*** Information given ***

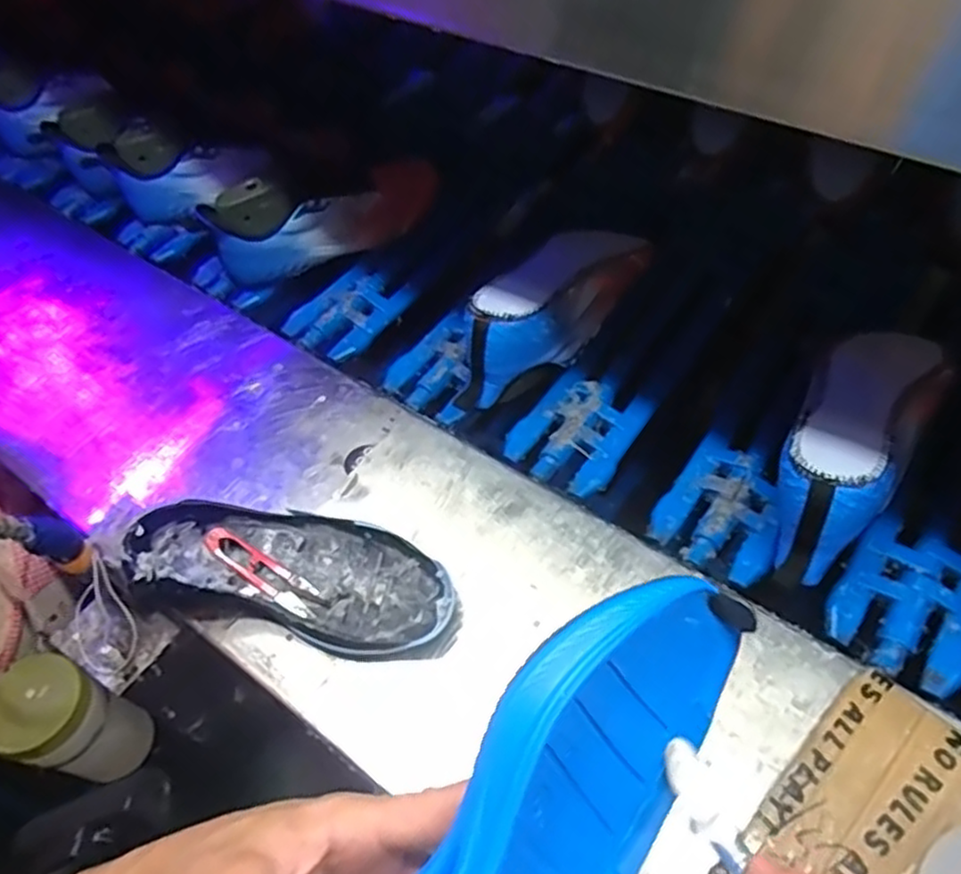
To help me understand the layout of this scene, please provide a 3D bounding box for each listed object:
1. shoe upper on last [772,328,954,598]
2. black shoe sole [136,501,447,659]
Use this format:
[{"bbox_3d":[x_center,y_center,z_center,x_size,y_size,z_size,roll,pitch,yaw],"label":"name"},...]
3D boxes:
[{"bbox_3d":[0.279,0.003,0.529,0.085,0.107,0.246,31,66,24],"label":"shoe upper on last"},{"bbox_3d":[-0.133,0.093,0.500,0.239,0.042,0.096,12,59,15],"label":"black shoe sole"}]

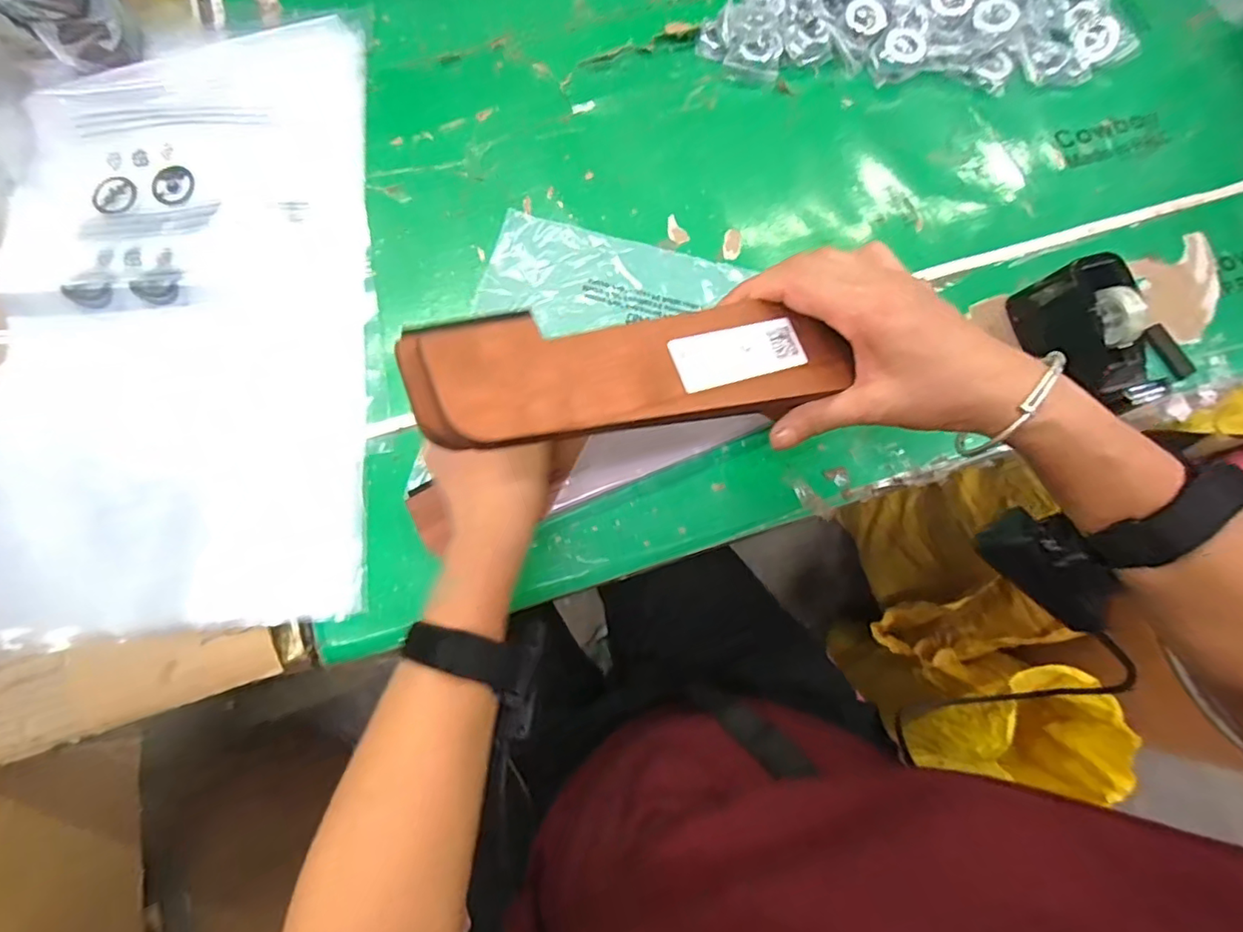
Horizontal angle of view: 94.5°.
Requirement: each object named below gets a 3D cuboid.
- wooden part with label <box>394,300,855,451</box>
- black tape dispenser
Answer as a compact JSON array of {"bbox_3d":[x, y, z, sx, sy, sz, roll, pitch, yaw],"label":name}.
[{"bbox_3d":[0.014,-0.047,0.285,0.224,0.020,0.059,-9,78,-23],"label":"wooden part with label"},{"bbox_3d":[0.351,-0.096,0.430,0.054,0.070,0.114,-21,79,-5],"label":"black tape dispenser"}]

*** End of Information given ***

Output all of the data above exactly; no pictures should appear.

**Response for this exercise**
To help me understand the layout of this scene, please provide a 3D bounding box for each listed object:
1. shoe upper on last [772,328,954,598]
2. black shoe sole [136,501,447,659]
Use this format:
[{"bbox_3d":[x_center,y_center,z_center,x_size,y_size,z_size,roll,pitch,yaw],"label":"name"},...]
3D boxes:
[{"bbox_3d":[0.279,0.003,0.529,0.085,0.107,0.246,31,66,24],"label":"shoe upper on last"},{"bbox_3d":[-0.133,0.093,0.500,0.239,0.042,0.096,12,59,15],"label":"black shoe sole"}]

Horizontal angle of view: 94.5°.
Requirement: each object named below gets a 3D cuboid.
- wooden part with label <box>394,300,855,451</box>
- black tape dispenser
Answer as a compact JSON array of {"bbox_3d":[x, y, z, sx, sy, sz, roll, pitch, yaw],"label":name}.
[{"bbox_3d":[0.014,-0.047,0.285,0.224,0.020,0.059,-9,78,-23],"label":"wooden part with label"},{"bbox_3d":[0.351,-0.096,0.430,0.054,0.070,0.114,-21,79,-5],"label":"black tape dispenser"}]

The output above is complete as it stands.